Rules can modify the value after a rule has accepted the focus.

Rules can include simple ad-hoc post-validation transformations.

`V.modifyAfter(rule, fn)`

replaces the focus after the given rule has accepted
it with the value returned by the given possibly async
function. `V.modifyAfter(rule, fn)`

is equivalent to `V.both(rule, V.acceptWith(fn))`

.

`V.setAfter(rule, value)`

replaces the focus after the given rule has accepted
it with the given value. `V.setAfter(rule, value)`

is equivalent to
`V.both(rule, V.acceptAs(value))`

.

`V.removeAfter(rule)`

removes the focus after the given rule has accepted it.
`V.removeAfter(rule)`

is equivalent to `V.both(rule, V.remove)`

.

Rules can validate versioned data and transform it to another version in the
process. The combinators `V.promote`

,
`V.upgrades`

, `V.upgradesOf`

are designed for
cases where there are multiple versions of data or schema. Using them one can
validate any one of the versions and also convert the data to desired version
— usually to the latest version — so that rest of the program does
not need to deal with different versions.
········
▶ **Jobs**
1. Reproduce the part of the passage on validation rule combinators that opens with the words containing "Rules can validate" and closes with "with different versions.".
2. In the passage on validation rule combinators, what is `V.removeAfter(rule)` said to be equivalent to?
3. Extend the passage on validation rule combinators, picking up after its last sentence.

(Stored entries)
········
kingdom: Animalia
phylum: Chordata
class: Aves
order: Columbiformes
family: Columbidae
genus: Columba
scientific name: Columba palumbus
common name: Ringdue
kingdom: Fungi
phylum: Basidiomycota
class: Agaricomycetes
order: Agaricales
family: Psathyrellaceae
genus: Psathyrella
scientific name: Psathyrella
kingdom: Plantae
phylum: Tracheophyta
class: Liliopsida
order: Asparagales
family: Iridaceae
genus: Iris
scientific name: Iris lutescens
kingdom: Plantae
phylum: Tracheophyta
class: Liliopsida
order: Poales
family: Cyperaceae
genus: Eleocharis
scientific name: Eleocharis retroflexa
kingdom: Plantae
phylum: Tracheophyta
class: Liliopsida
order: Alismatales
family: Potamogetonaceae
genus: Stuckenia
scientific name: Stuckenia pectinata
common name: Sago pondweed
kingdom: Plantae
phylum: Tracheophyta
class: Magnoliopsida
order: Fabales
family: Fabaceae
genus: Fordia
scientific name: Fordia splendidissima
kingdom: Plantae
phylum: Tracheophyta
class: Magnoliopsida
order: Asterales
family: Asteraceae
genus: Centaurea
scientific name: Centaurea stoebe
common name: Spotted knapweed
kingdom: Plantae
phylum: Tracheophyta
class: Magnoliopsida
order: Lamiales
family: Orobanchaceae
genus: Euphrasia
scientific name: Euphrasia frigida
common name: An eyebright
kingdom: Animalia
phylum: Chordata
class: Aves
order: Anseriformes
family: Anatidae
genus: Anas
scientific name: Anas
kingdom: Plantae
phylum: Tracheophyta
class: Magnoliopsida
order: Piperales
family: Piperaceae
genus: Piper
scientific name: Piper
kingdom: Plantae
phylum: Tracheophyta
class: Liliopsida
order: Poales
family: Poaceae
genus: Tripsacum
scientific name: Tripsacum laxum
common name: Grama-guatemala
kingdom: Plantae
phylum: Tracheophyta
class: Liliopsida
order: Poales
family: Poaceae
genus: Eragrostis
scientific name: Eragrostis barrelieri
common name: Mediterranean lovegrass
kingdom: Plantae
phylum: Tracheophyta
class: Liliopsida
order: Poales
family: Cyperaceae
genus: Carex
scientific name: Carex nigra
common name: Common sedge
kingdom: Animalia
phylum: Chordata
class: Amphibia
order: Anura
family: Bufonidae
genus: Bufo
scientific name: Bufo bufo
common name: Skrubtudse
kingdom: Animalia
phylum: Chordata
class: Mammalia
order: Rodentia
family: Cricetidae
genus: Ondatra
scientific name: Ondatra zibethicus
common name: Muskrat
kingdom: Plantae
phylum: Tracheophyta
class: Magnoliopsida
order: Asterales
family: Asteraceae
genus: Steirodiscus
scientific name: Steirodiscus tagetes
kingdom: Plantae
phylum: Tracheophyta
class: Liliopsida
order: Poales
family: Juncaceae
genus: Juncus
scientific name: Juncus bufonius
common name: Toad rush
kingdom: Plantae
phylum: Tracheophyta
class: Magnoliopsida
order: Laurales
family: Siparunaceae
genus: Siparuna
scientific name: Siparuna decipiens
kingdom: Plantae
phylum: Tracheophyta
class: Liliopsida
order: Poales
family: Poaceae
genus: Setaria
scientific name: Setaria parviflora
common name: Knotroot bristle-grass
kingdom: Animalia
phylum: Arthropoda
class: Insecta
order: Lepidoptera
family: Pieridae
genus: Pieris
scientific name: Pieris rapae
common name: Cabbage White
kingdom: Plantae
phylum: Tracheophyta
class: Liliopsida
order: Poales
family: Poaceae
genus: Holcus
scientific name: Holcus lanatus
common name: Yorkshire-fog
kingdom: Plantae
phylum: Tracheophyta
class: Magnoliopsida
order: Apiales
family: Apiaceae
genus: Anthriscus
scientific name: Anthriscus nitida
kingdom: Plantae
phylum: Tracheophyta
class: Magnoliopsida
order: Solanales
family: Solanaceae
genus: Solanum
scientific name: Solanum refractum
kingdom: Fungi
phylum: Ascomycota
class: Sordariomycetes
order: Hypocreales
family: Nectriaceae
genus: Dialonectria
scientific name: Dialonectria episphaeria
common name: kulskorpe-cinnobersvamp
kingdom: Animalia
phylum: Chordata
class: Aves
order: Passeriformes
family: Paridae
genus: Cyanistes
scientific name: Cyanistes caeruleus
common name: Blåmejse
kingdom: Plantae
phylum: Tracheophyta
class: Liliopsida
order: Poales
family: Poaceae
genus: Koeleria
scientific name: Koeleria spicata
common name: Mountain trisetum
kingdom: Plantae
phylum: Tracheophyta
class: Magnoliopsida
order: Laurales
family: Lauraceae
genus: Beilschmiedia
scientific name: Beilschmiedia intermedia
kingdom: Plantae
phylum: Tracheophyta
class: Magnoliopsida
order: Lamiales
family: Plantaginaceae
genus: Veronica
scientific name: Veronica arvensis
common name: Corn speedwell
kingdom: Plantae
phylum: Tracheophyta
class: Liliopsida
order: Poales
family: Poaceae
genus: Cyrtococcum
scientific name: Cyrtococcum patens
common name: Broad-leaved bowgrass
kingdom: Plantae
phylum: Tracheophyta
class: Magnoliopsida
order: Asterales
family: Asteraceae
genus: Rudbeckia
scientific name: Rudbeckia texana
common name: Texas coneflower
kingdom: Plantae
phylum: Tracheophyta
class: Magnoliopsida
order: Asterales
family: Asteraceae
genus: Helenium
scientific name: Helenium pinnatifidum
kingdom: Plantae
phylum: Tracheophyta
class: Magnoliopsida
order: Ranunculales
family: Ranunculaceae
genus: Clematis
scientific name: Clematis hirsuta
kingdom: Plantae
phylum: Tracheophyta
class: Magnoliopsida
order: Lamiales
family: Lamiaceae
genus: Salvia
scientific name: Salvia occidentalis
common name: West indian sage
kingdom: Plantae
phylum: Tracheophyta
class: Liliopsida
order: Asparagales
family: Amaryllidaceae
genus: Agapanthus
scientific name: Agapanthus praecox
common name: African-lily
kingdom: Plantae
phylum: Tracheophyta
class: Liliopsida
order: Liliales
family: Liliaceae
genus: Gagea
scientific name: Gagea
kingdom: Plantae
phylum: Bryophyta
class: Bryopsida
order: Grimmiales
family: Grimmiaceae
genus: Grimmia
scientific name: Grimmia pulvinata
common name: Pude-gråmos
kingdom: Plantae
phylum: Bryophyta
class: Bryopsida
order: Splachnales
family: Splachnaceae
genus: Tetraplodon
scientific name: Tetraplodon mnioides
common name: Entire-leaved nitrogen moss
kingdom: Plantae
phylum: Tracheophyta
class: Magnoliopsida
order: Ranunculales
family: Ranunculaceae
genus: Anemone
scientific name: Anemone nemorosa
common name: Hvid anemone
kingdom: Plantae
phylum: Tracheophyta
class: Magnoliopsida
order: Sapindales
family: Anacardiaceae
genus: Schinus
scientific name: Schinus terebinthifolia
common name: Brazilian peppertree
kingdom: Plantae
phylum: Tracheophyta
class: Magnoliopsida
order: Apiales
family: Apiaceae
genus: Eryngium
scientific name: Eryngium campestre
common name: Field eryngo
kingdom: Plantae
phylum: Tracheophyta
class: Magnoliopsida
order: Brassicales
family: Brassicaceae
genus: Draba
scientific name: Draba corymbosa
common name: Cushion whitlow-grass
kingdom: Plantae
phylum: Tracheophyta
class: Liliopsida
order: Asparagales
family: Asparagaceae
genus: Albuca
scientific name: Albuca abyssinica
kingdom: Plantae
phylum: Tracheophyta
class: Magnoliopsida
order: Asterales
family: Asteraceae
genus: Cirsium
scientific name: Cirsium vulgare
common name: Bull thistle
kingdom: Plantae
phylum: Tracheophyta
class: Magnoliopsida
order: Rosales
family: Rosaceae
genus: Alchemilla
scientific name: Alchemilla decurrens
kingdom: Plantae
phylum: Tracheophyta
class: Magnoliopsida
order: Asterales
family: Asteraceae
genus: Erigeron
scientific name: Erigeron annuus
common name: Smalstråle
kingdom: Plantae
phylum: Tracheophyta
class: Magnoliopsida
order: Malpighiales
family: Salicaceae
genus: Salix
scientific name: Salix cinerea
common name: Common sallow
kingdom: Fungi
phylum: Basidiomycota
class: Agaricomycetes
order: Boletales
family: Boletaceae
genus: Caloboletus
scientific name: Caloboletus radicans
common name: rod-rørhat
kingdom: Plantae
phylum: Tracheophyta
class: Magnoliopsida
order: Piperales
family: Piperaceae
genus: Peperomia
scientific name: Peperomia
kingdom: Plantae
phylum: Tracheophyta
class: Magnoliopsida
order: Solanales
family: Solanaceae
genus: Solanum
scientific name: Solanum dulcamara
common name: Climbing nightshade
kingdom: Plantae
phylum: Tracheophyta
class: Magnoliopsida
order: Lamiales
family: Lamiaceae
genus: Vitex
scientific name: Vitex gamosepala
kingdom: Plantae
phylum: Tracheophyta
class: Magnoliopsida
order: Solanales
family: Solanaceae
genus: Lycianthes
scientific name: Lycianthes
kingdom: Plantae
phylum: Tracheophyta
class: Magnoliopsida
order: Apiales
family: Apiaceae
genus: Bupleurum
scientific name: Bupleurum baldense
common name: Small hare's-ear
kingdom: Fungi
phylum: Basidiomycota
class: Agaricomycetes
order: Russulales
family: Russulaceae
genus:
········
▶ **Answers provided**
1.
Rules can validate versioned data and transform it to another version in the
process. The combinators `V.promote`

,
`V.upgrades`

, `V.upgradesOf`

are designed for
cases where there are multiple versions of data or schema. Using them one can
validate any one of the versions and also convert the data to desired version
— usually to the latest version — so that rest of the program does
not need to deal with different versions.

2. `V.both(rule, V.remove)`

3.
`V.promote`

is like `V.or`

, but the rules given to `V.promote`

need to
be wrapped inside an array `[rule]`

and may optionally include a transformation
function, `[rule, fn]`

. `V.promote`

tries, like `V.or`

, to find a rule
that accepts the focus. If no such rule is found, the focus is rejected.
Otherwise if the accepting rule has an associated function, then the function is
used to transform the focus and the same validation process is rerun. This way
any sequence of transformations is also validated.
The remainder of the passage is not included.